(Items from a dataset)

◆ ◆ ◆

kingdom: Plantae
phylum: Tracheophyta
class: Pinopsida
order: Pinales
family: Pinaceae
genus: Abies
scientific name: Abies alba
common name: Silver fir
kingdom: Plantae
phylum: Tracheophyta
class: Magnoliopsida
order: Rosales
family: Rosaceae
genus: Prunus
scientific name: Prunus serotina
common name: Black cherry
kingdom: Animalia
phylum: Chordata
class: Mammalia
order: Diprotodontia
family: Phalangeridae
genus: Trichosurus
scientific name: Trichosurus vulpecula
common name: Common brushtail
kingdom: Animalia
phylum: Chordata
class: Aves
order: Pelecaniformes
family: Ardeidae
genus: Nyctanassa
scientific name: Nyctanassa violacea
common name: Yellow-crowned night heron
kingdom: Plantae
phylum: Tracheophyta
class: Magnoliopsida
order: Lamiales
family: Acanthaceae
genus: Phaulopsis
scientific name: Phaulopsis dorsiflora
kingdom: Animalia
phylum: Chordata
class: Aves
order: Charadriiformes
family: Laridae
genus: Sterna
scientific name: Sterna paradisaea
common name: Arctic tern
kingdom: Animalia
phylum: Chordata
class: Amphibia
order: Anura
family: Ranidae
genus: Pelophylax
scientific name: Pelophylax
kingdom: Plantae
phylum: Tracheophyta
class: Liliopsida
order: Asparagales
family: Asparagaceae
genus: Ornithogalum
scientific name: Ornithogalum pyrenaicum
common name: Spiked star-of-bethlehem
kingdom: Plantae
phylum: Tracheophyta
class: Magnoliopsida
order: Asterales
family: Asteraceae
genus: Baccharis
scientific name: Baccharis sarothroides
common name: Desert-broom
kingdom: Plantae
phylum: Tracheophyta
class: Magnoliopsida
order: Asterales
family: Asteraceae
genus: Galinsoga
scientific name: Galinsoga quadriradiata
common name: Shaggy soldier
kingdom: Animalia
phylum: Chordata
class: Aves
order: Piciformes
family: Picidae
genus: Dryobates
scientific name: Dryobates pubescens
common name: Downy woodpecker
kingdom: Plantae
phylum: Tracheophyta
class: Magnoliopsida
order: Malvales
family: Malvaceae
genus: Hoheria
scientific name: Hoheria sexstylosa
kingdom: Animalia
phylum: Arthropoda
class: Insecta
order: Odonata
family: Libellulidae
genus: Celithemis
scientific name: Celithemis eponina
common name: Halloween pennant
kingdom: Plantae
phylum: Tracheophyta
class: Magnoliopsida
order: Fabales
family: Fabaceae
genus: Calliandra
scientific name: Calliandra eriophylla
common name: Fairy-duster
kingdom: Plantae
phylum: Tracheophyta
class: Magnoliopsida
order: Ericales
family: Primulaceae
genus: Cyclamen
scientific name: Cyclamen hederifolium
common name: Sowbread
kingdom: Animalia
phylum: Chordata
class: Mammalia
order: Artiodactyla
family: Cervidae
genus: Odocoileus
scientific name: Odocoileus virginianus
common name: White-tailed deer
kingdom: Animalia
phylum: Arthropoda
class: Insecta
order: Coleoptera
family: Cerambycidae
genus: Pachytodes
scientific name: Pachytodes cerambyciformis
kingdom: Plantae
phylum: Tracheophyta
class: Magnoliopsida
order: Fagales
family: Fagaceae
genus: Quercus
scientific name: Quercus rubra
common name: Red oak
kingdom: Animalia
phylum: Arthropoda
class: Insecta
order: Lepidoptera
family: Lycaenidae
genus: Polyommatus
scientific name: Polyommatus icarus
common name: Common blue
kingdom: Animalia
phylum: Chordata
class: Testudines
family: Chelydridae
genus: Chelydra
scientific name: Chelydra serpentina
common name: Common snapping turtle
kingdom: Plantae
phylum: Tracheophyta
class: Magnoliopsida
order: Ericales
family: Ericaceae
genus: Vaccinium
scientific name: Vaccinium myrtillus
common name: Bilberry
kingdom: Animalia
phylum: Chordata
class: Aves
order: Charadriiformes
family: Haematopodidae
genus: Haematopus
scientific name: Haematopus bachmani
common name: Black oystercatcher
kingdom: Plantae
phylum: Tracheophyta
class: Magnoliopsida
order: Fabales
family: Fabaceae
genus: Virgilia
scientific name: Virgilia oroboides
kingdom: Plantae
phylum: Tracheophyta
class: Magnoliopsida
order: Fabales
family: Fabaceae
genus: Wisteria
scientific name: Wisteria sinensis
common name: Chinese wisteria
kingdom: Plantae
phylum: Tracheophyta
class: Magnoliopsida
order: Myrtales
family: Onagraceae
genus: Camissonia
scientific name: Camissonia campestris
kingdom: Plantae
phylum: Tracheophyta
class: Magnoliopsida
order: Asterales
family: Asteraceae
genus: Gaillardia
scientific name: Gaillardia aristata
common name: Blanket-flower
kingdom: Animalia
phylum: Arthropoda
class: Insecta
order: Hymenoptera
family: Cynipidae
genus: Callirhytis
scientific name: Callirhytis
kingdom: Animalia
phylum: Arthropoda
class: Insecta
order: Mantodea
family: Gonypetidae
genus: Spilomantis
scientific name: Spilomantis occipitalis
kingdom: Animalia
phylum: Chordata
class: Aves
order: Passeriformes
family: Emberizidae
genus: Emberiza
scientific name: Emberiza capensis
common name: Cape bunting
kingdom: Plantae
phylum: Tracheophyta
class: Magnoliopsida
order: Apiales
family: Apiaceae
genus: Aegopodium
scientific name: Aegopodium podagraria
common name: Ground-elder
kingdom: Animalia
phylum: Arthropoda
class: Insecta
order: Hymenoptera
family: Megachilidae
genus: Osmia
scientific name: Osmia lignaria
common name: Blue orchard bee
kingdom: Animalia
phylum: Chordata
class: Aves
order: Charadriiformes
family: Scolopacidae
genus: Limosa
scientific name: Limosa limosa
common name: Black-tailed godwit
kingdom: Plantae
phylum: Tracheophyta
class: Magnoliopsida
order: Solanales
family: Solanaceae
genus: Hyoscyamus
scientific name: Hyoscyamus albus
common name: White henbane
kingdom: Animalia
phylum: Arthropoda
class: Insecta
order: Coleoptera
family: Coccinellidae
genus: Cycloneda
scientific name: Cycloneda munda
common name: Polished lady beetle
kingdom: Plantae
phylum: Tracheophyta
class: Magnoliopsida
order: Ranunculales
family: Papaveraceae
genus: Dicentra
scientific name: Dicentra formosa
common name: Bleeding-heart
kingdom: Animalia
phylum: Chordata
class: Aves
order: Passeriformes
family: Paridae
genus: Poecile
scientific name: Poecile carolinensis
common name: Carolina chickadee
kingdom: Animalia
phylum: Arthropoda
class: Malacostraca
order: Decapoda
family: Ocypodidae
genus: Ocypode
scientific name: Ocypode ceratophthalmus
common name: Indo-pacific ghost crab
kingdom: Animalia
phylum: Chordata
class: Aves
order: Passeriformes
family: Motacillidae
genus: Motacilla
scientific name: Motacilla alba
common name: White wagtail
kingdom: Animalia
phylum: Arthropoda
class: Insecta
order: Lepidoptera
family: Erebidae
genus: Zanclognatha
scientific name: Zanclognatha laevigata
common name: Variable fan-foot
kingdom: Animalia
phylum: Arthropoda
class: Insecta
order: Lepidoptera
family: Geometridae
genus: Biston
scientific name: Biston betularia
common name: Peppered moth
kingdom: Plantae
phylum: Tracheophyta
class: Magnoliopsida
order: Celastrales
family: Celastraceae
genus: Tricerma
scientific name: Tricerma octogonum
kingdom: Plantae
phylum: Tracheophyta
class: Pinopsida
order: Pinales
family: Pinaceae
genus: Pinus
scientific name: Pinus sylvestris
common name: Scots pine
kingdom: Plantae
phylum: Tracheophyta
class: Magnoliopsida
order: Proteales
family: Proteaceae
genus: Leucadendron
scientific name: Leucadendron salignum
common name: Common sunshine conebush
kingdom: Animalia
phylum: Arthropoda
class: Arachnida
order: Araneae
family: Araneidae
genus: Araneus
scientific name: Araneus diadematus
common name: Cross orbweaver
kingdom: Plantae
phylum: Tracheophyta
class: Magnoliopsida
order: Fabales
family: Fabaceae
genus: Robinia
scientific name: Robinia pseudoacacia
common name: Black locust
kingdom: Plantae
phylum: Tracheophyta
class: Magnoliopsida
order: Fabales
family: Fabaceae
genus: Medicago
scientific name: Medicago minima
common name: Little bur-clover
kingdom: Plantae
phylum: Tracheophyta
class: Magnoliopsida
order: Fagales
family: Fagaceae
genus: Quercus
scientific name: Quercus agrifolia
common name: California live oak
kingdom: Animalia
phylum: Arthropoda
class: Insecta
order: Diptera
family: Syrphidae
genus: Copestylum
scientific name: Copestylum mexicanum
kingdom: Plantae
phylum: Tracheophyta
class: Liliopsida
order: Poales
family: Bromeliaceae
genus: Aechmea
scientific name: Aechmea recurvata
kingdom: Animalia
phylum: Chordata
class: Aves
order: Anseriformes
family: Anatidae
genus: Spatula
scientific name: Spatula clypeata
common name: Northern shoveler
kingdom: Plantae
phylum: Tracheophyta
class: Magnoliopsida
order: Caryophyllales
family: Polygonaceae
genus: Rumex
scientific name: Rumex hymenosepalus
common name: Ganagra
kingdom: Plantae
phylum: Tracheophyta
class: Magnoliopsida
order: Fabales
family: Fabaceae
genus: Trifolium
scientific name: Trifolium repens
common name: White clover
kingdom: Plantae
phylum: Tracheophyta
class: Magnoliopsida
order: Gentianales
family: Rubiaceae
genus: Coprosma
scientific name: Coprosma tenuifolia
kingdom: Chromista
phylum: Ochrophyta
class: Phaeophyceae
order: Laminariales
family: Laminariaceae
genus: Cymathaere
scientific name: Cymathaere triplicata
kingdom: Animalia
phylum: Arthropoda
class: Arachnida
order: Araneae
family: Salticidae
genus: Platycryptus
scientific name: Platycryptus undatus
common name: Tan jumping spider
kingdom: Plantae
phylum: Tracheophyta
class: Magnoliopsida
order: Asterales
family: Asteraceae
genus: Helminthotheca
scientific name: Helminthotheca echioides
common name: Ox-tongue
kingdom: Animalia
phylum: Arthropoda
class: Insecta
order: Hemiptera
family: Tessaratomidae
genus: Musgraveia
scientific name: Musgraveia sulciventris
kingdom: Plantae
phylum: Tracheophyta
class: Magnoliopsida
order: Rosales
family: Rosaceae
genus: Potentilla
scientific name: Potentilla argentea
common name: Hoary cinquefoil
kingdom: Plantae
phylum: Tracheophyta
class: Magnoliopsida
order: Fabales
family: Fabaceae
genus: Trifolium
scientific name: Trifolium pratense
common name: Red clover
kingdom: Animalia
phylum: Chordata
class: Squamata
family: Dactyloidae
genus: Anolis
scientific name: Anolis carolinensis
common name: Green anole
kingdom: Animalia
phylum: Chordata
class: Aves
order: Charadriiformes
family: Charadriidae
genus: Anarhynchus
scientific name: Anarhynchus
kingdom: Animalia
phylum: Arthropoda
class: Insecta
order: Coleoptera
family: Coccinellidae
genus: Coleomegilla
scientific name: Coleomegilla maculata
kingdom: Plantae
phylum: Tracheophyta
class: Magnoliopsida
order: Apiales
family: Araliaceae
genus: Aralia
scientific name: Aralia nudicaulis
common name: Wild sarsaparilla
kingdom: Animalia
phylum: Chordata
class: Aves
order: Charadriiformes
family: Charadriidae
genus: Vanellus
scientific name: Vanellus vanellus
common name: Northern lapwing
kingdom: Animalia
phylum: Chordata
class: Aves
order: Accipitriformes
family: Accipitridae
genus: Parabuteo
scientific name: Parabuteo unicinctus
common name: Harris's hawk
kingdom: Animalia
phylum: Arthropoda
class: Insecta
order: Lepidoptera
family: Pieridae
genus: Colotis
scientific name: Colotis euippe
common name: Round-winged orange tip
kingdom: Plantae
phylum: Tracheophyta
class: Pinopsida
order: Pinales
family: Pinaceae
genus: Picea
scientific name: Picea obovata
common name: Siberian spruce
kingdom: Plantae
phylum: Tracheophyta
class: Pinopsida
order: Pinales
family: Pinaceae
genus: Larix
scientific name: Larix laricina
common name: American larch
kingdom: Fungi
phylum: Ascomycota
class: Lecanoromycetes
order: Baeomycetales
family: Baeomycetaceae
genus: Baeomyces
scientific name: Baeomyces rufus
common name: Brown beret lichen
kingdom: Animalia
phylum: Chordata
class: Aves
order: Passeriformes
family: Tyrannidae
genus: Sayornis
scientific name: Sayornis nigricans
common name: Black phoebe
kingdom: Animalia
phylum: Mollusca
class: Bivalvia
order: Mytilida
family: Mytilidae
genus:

◆ ◆ ◆

• [What the task asks] Can you output, unchanged, the part of the data that opens with the line containing "scientific name: Odocoileus virginianus" and closes with the line containing "common name: Common snapping turtle", both of those lines included?

• [Response to this exercise]
scientific name: Odocoileus virginianus
common name: White-tailed deer
kingdom: Animalia
phylum: Arthropoda
class: Insecta
order: Coleoptera
family: Cerambycidae
genus: Pachytodes
scientific name: Pachytodes cerambyciformis
kingdom: Plantae
phylum: Tracheophyta
class: Magnoliopsida
order: Fagales
family: Fagaceae
genus: Quercus
scientific name: Quercus rubra
common name: Red oak
kingdom: Animalia
phylum: Arthropoda
class: Insecta
order: Lepidoptera
family: Lycaenidae
genus: Polyommatus
scientific name: Polyommatus icarus
common name: Common blue
kingdom: Animalia
phylum: Chordata
class: Testudines
family: Chelydridae
genus: Chelydra
scientific name: Chelydra serpentina
common name: Common snapping turtle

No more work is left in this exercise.